**READING TEXT**

>>>>

On November 13, 2019, the Tennessee Titans signed Blasingame to their active roster off the Vikings practice squad. In Week 14, Blasingame caught two passes for 47 yards against the Oakland Raiders.

Blasingame was placed on the reserve/COVID-19 list by the team on October 4, 2020, and was activated from the list on October 16.

Blasingame signed a one-year contract extension with the Titans on March 5, 2021. He was placed on injured reserve on November 6, 2021. He was activated on November 27.

===Chicago Bears===
On March 22, 2022, Blasingame signed a one-year contract with the Chicago Bears.

He signed a two-year contract extension on March 8, 2023. Blasingame became the Bears' emergency running back during the team's week 5 matchup against the Washington Commanders following injuries to the team's three running backs. He carried the ball eight times for 26 yards. Blasingame only had three rushing attempts in his entire career prior to the game.

On October 25, 2024, Blasingame was released by the Bears after they began using center Doug Kramer Jr. as their fullback.

===Philadelphia Eagles===
On December 3, 2024, Blasingame signed with the Philadelphia Eagles practice squad. Blasingame was signed to replace Eagles fullback Ben VanSumeren after the latter suffered a knee injury. Blasingame would play in 3 games for the Eagles during the 2024 regular season.

<<<<

**DATASET RECORDS**

>>>>

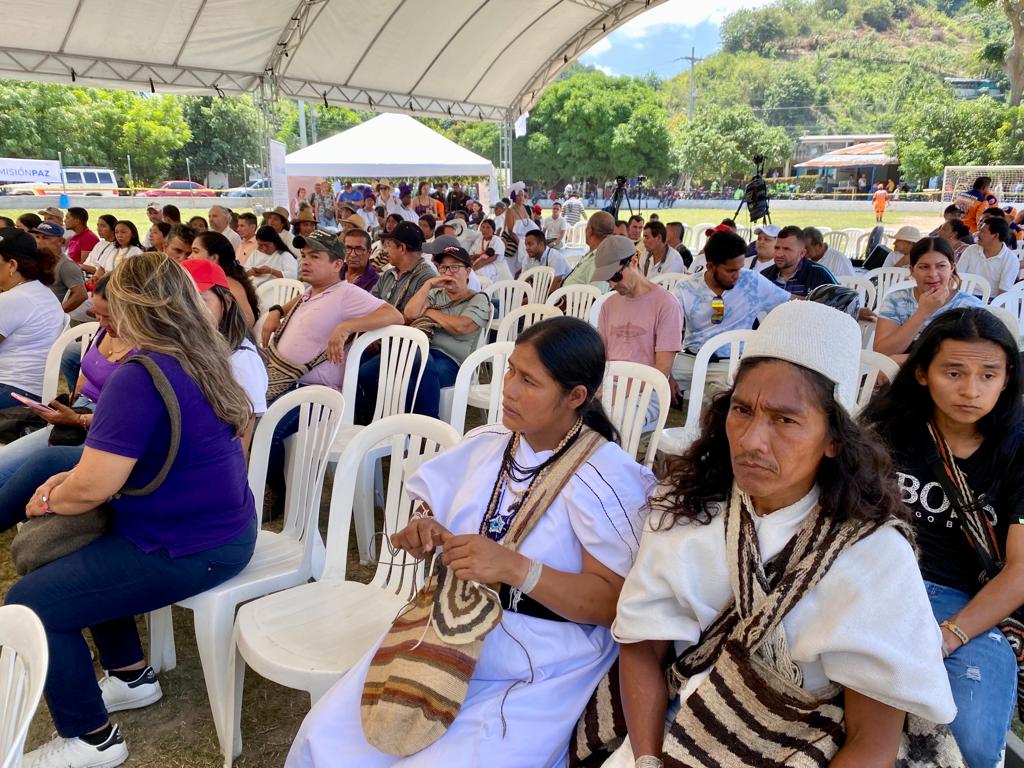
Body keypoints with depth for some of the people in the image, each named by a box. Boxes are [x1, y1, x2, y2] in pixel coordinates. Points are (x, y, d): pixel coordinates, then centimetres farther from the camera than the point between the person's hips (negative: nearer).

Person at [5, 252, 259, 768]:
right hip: (222, 527, 10)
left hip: (190, 550, -10)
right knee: (53, 554, 27)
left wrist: (47, 501, -1)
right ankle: (131, 677, 33)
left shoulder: (138, 378, -23)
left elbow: (92, 489, -22)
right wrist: (77, 475, 9)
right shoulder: (202, 359, 5)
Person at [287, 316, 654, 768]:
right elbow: (436, 515, 13)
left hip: (536, 674, -5)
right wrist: (422, 531, -12)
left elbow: (612, 602, -17)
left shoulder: (607, 478, -15)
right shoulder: (485, 444, 2)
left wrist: (514, 568, -28)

<<<<

**INSTRUCTIONS**
1. In the career text, which team did Blasingame sign a one-year contract with on March 22, 2022?
2. Pull out of the career text, word for word, the stretch from "He signed a" through "2024 regular season.".

**RESULTS OF THE EXERCISE**
1. The Chicago Bears.

2.
He signed a two-year contract extension on March 8, 2023. Blasingame became the Bears' emergency running back during the team's week 5 matchup against the Washington Commanders following injuries to the team's three running backs. He carried the ball eight times for 26 yards. Blasingame only had three rushing attempts in his entire career prior to the game.

On October 25, 2024, Blasingame was released by the Bears after they began using center Doug Kramer Jr. as their fullback.

===Philadelphia Eagles===
On December 3, 2024, Blasingame signed with the Philadelphia Eagles practice squad. Blasingame was signed to replace Eagles fullback Ben VanSumeren after the latter suffered a knee injury. Blasingame would play in 3 games for the Eagles during the 2024 regular season.